This is a type of arbitrage style opportunity because we know the future price of the instrument, and are able to compare it with the current price combination. The math is not that difficult, but using a spreadsheet makes the calculations much simpler.
We start calculations by characterizing the two players as the target and the predator. The two most important variables are the price at which the trader purchases the target shares, and the eventual value of the predator shares once the takeover is completed.
We start with the current cost of the target shares. The offer has been announced, and we need to decide if we buy target shares today just how profitable this may be in the future given changes in the price of predator shares. Once we know these figures we can make a better estimate about the risk of the trade.
Next we establish the conditions of the takeover. In this example the predator is offering 20 predator shares for every 100 target shares.
The next most important variable is the current price of the predator shares. This price will change over the course of the takeover. The take over conditions remain in place for an extended period while the price of the predator shares varies according to market sentiment. Traders who decide to wait and convert their target shares into predator shares need to understand the impact of these price changes on the profitability of their trade.

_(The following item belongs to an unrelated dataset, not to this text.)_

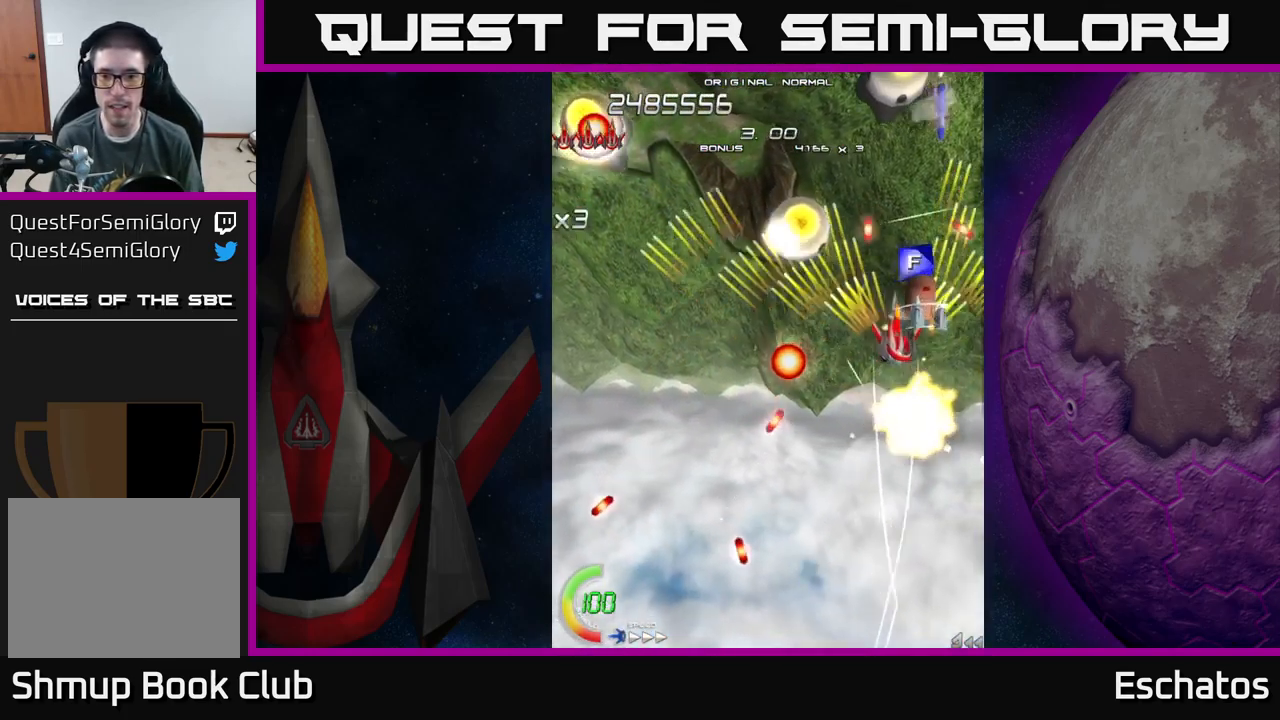
{"buttons": ["A", "DPAD_LEFT"], "left_stick": "center", "right_stick": "center", "events": [[100, "DPAD_UP", "up"], [133, "DPAD_DOWN", "down"], [499, "DPAD_DOWN", "up"], [516, "DPAD_LEFT", "down"]]}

The assumption is that the conditions of takeover remain the same. Once the predator price drops below $12.00 in this example this strategy becomes unprofitable. It is not until the predator price, when the shares are converted, reaches more than $13.80 with a 10% return, as shown by the red lines, that this strategy becomes relatively profitable.
Predator and prey calculations allow traders to make a better judgement about the strategy they prefer to use when a takeover offer is made. It tells them which is sweeter – Kraft or chocolate.